I still have to watch the camera footage to see what failed, but I hope you guys get a chuckle out of the spaghetti monster like I did.
Congratulations that nothing caught fire and everything just burns down.
This could be because you have left the protective film on the screen
spaghetti monster
But does it fly?
It would at least once lol
Oh my, it honestly looks kinda cool
I thought so too! I cleaned it up a bit and glued the bottom back on. Its my pencil cup at work now
Ender. Happened back in the days with a 3v2, the stepper drivers on the original mainboard overheat, causing it to ‘miss’ steps.
Replaced the MB with an improved version, tuned the vRef and never had any issues again.
You might look into tuning the vRef for your machine.
Thanks for the tip! I’ve been hesitant to start messing around to much but I think it should if it means it’s more reliable
chef’s kiss
It looks like you missed some x and/or y steps, which made the printer lose its orientation and make a lot of spaghetti.
Possible causes usually involve warping, the nozzle catching the wrapped up piece, and then your printer missing some steps.
Have you completed a large print before?
I have! This printer actually finished a 3ft sailboat rudder before this print. I popped some pictures of it in as well
Do you think that could be be solved by adjusting the z offset?
If the print didn’t come off the bed, I don’t think adjusting z-offset will help. As prints get taller, if you’re running into issues with warping the corners will start to curl up.
Your printer definitely missed some x or y steps. Whether that was due to your drivers getting too hot and just that, or the extruder running into the print. Have you ever seen your printer do this:
No, that’s a new one.
Would greasing my gantry screw help?
If I’m missing steps due to heat is the only solution a new motherboard?
If it’s heat it could also be a cooling thing. If you search the web on your search engine of choice for “<printer name> driver overheat” you’ll see what solutions the community has already come up with.
Thank you, i’ll do some digging!
Would.
https://www.obico.io/the-spaghetti-detective.html
If you already have a camera on it, you’re halfway there.
I’ve been looking at this for a while. The camera I have on it is a security camera that i put on my desk while it prints if I’m gone.
Do you think its worth pulling the trigger on a raspberry pie to get this set up?
I’ve been using a pi3 b+ with octopi and so far it’s great even without obico, plus super easy to set up.
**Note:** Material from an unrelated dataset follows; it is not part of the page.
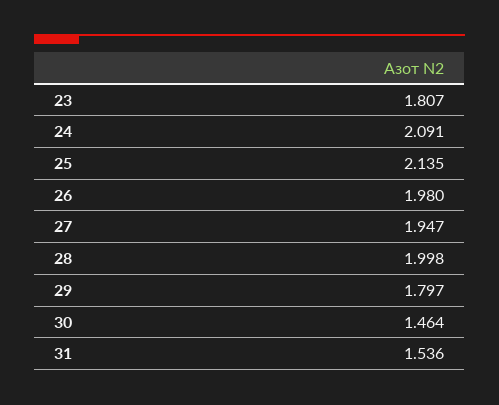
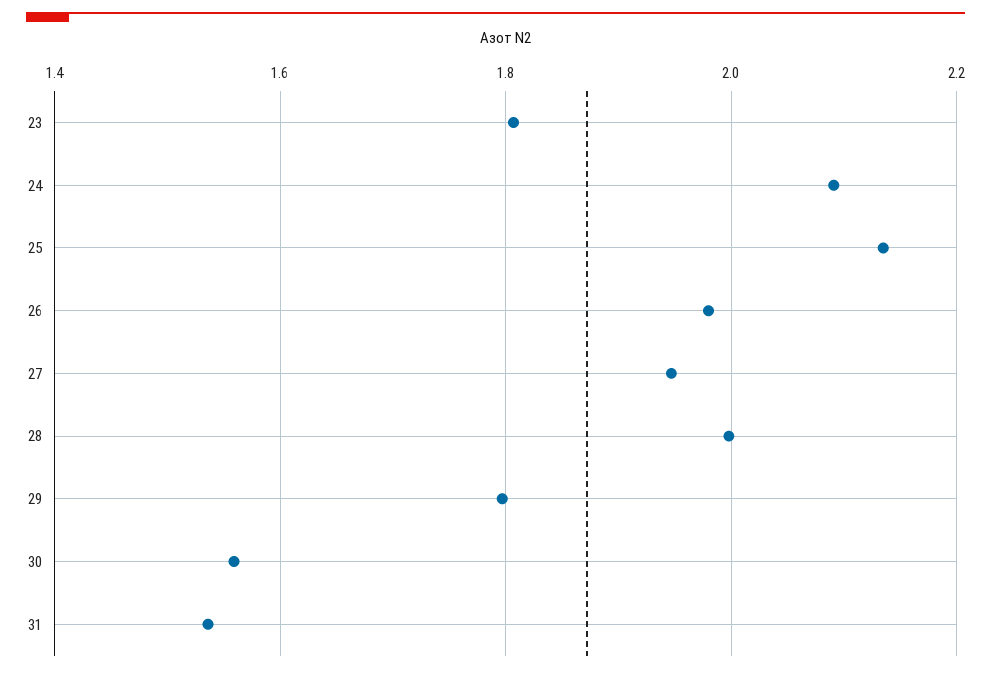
30: 1.464 -> 1.56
I set up octopi to get my ender 3 away from high occupancy areas because the hot plastic VOCs were giving me paranoia :P I can recommend investing in a solid setup for any small computer used to drive 3d prints. My setup is a hack with no thermal management and a crap power supply and I’ve lost a couple of prints to unknown causes but I blame the raspberry pi (it’s almost always reporting under voltage events in the octoprint UI).
Has anyone here run self-hosted obico? I’m not keen on the cloud version but if the failure detection works in self hosted mode I’m definitely going to give it a try.
I just picked up a pi4 b today and was tinkering with octoprint.
So far it looks great, i just haven’t figured out how to get the pi camera module 3 working quite yet. The stream from octoprint just constantly tries to load.
I’m excited to try some prints with it soon!
Cool! The only advice I have for that is make sure it’s not plugged into the display connector 😹 I’ve wasted a good amount of time doing that myself.
Oh man, you should have seen me looking for the HDMI ports. I was very confused until I realized my mistake. Turns out that there’s more than one kind, who knew🤷
I’ll have to give that camera connection a second look lol
If you do long prints, yes. You can set it to stop the print automatically, or alert you to take a look.